| Work to be completed |
Please recast the lines of the material below as a JSON list of strings, one string per line and no blank lines, starting at the line that contains "At how many" and running through the end of the material.

| Source material |
_____
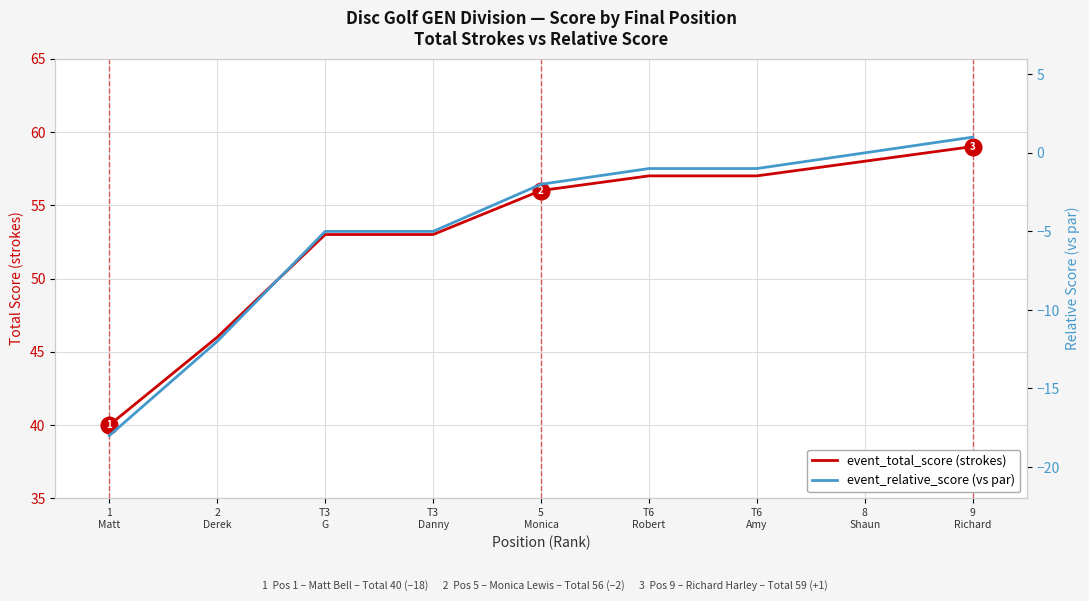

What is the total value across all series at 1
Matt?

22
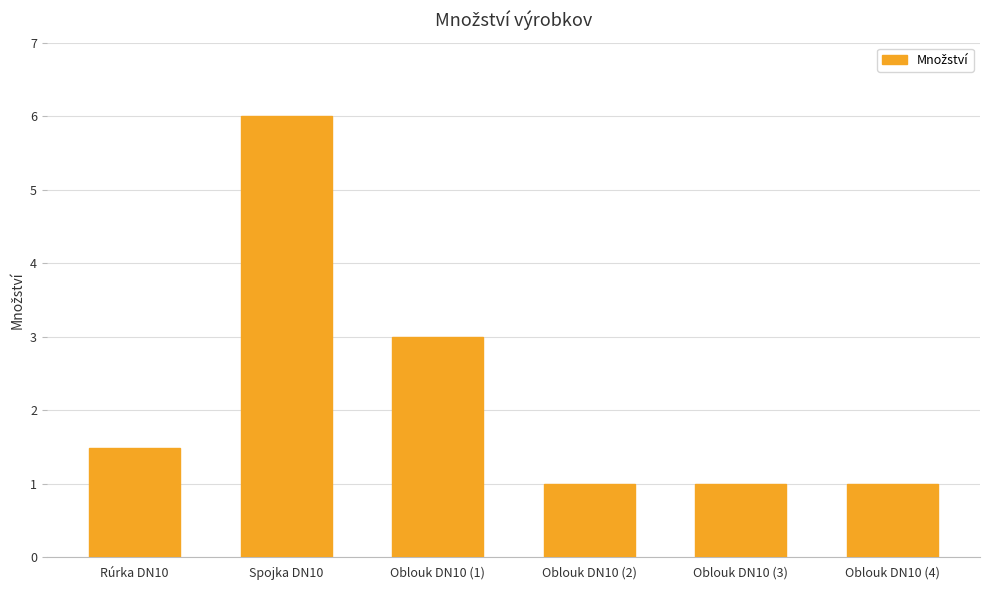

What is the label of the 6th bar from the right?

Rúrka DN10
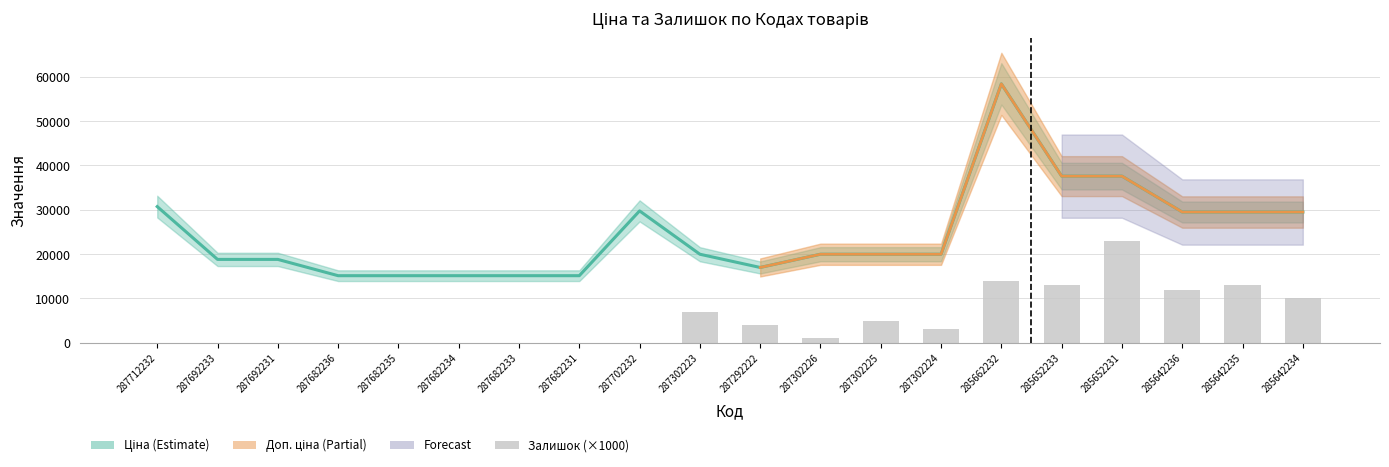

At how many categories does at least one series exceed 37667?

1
_____
| Task result |
[
  "At how many categories does at least one series exceed 37667?",
  "1"
]